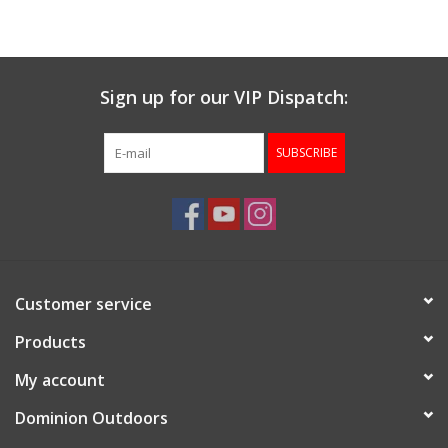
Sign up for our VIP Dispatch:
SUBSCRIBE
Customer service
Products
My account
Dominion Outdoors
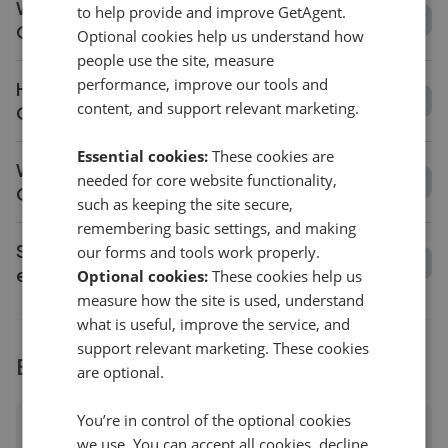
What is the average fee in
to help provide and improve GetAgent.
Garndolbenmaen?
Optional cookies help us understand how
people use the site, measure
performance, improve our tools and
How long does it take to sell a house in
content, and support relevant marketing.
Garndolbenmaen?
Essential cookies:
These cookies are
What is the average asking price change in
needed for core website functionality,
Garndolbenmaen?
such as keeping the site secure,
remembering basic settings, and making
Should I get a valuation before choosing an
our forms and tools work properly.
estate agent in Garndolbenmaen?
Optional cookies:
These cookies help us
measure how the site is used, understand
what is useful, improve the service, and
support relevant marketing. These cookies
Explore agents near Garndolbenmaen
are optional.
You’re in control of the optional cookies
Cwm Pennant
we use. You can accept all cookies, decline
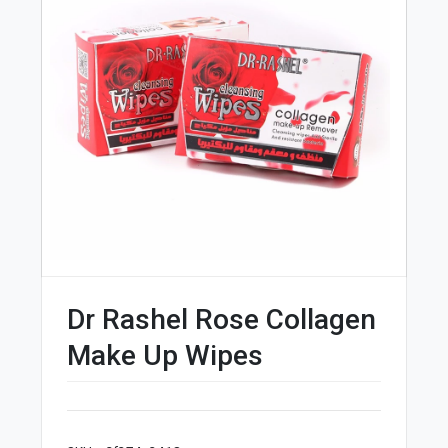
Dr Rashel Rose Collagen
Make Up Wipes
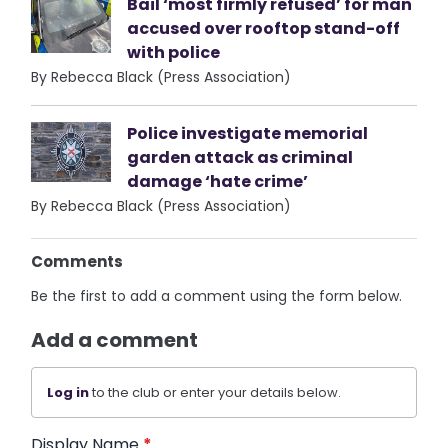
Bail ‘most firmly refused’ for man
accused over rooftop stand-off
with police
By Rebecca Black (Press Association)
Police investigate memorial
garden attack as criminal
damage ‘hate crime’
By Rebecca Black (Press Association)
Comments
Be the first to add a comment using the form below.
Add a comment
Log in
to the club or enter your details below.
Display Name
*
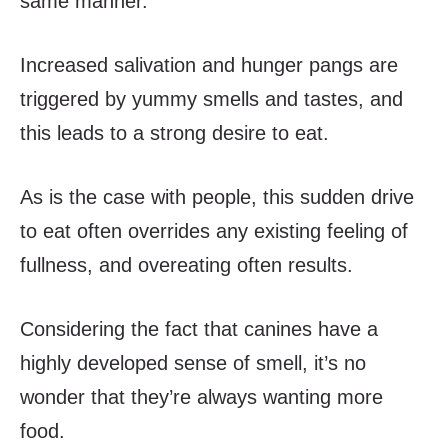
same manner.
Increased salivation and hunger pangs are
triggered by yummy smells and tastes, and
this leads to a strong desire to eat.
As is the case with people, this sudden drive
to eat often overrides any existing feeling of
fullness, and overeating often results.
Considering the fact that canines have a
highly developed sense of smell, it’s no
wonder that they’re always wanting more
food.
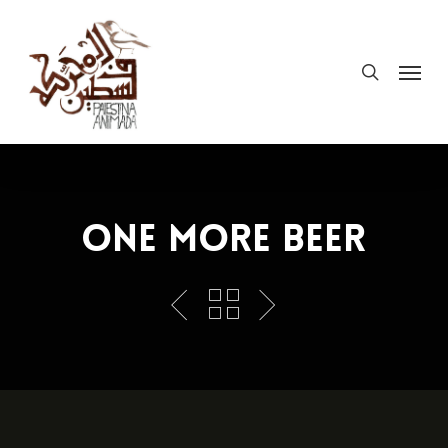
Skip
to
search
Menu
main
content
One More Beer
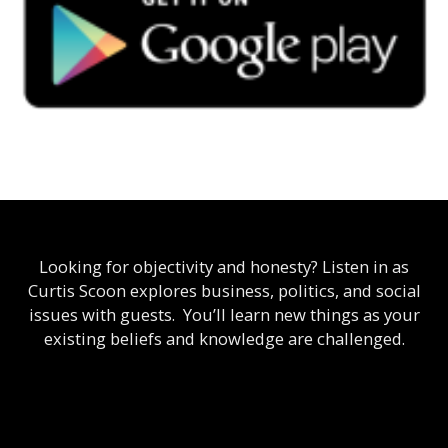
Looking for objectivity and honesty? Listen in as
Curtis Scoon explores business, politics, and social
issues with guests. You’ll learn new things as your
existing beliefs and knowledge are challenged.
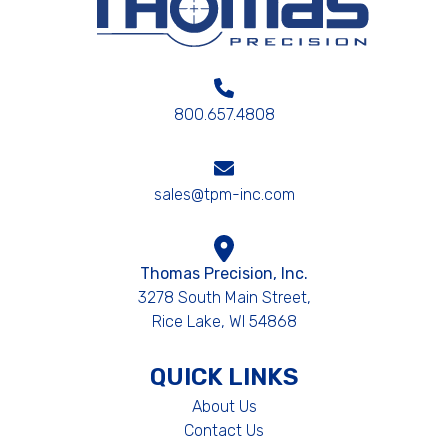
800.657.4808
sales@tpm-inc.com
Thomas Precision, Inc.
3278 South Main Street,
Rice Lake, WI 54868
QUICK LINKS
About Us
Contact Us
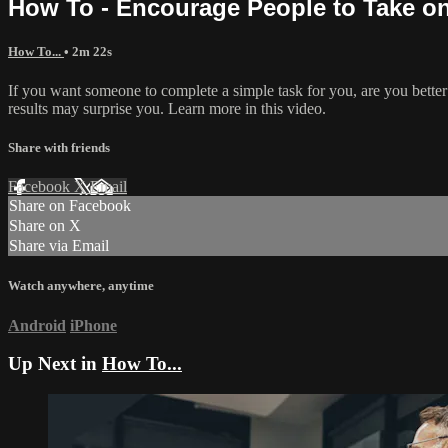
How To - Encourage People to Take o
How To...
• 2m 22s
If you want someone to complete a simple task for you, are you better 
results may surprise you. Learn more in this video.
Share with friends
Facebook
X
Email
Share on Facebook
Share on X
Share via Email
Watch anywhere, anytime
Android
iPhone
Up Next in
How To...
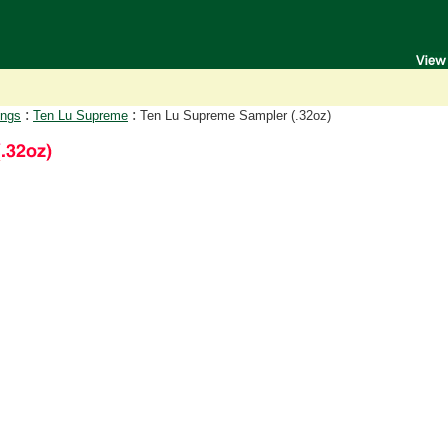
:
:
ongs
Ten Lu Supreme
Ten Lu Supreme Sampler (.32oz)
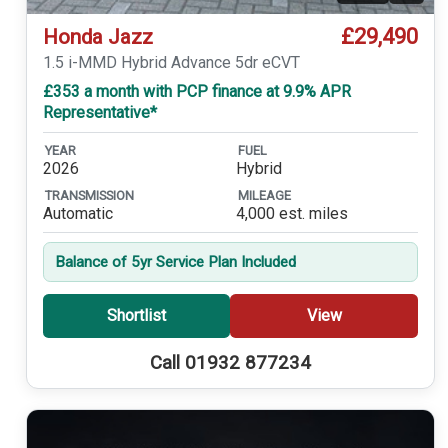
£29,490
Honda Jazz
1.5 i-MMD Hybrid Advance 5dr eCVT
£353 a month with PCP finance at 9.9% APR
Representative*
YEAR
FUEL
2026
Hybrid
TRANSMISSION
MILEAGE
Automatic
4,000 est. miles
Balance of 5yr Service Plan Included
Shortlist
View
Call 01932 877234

::::::::

EXERCISE DETAILS: Find and copy each line of the listing above that holds the word "Supreme".

WRITTEN SOLUTION:
Ten Lu Supreme
Ten Lu Supreme Sampler (.32oz)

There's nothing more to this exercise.